Giant South American wetlands are under threat from farming and house building and could shrink like Florida's Everglades last century, a study by U.N. experts said on Tuesday.
OSLO Giant South American wetlands are under threat from farming and house building and could shrink like Florida's Everglades last century, a study by U.N. experts said on Tuesday.
The report also said that global warming of 3-4 degrees Celsius could wreck 85 percent of the world's remaining wetlands from Bangladesh to Botswana, home to thousands of animal and plant species.
Soybean and sugar cane farming, gas pipelines, roads, factories and towns are squeezing the Pantanal, the world's largest freshwater wetlands, that straddles parts of Brazil, Paraguay and Bolivia, the report said.
"When you talk about environmental problems in Brazil you think about the Amazon. But people underestimate the importance of the Pantanal," Paulo Teixeira, leader of the report and head of the Pantanal Regional Environment Programme, told Reuters.
"The Pantanal is under threat from climate change and human pollution."
Large parts of the Pantanal, an area bigger than Greece measuring 165,000 sq km (63,710 sq miles), are pristine, he said.
But there were worries that it could become the "next Everglades," the wetlands in the U.S. state of Florida, withering under farms and homes since the 1940s and whose national park covers a fifth of their historic territory.
The remote Pantanal, however, does not face comparable pressures from millions of people drawn by Florida's balmy climate and dazzling beaches.
The Pantanal act as a sponge regulating flows to the Paraguay River and Parana River.
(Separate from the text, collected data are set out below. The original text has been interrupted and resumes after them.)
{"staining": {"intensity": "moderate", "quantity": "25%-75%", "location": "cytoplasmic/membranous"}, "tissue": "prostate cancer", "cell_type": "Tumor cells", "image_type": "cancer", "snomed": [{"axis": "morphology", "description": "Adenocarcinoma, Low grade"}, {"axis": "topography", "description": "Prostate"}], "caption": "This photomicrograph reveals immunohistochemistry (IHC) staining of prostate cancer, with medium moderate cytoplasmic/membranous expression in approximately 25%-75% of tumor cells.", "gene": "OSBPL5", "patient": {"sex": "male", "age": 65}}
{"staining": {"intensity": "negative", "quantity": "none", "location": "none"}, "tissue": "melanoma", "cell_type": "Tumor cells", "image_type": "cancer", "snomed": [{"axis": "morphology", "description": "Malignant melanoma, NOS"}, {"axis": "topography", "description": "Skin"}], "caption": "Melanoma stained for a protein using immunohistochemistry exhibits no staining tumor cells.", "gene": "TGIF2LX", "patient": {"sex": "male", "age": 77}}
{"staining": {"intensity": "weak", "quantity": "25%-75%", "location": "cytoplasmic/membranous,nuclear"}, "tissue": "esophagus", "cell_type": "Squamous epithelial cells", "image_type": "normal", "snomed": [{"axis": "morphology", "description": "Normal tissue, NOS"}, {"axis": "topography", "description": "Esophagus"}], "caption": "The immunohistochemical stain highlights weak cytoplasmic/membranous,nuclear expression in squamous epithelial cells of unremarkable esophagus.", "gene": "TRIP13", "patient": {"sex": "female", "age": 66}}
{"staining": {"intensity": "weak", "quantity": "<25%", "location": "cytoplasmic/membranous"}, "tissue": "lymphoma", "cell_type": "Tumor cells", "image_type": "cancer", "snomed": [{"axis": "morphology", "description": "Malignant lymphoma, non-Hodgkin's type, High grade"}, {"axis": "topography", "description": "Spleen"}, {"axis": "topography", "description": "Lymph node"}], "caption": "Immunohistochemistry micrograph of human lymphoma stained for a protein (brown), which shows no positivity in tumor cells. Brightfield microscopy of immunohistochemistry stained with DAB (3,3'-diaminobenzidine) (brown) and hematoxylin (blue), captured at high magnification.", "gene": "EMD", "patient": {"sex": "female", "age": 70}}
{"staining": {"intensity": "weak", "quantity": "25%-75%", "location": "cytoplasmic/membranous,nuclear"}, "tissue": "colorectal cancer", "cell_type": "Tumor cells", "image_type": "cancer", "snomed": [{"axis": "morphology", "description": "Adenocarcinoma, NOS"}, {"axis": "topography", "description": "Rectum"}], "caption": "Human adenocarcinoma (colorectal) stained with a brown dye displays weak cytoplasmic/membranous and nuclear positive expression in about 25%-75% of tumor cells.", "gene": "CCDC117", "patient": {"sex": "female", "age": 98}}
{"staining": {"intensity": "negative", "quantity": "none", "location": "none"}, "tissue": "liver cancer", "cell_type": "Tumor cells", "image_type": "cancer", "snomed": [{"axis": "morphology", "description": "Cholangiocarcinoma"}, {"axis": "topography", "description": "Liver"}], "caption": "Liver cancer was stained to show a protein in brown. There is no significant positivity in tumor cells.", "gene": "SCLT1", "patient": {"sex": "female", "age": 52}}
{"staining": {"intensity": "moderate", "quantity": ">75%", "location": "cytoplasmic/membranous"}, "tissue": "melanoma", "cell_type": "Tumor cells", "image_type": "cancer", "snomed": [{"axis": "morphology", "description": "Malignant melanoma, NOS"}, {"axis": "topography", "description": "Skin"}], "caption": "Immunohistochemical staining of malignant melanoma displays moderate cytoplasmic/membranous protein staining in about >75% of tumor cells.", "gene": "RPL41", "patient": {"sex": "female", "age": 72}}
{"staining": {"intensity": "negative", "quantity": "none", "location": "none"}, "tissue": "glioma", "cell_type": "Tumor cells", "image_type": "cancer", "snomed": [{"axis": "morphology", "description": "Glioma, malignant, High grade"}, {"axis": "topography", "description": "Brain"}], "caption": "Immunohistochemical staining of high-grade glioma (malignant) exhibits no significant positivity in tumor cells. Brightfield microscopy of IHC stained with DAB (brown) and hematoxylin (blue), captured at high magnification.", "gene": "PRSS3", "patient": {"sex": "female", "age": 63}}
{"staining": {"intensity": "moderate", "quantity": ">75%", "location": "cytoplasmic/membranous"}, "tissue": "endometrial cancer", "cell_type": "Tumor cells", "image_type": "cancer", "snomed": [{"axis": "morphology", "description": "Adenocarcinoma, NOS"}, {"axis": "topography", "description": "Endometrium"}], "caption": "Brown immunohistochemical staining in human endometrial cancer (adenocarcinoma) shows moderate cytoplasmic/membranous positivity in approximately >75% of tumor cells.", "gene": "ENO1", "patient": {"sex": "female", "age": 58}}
Teixeira urged the three nations sharing the wetland to cooperate closely and avoid damaging a region which is home to 650 species of birds, 190 species of mammals from jaguars to giant anteaters, 270 types of fish and 1,100 different butterflies.
"Climate modification may cause some wetlands to dry up, and others to increase in size, fundamentally altering their ecology, biodiversity and species composition," said the report, published on World Water Day.
The scientific panel to the United Nations projected in 2001 that world temperatures could rise by 1.4-5.8 C by 2100. That could in turn trigger catastrophic droughts, floods and storms and raise sea levels by melting icecaps. Some scientists dismiss those projections as based on unreliable models.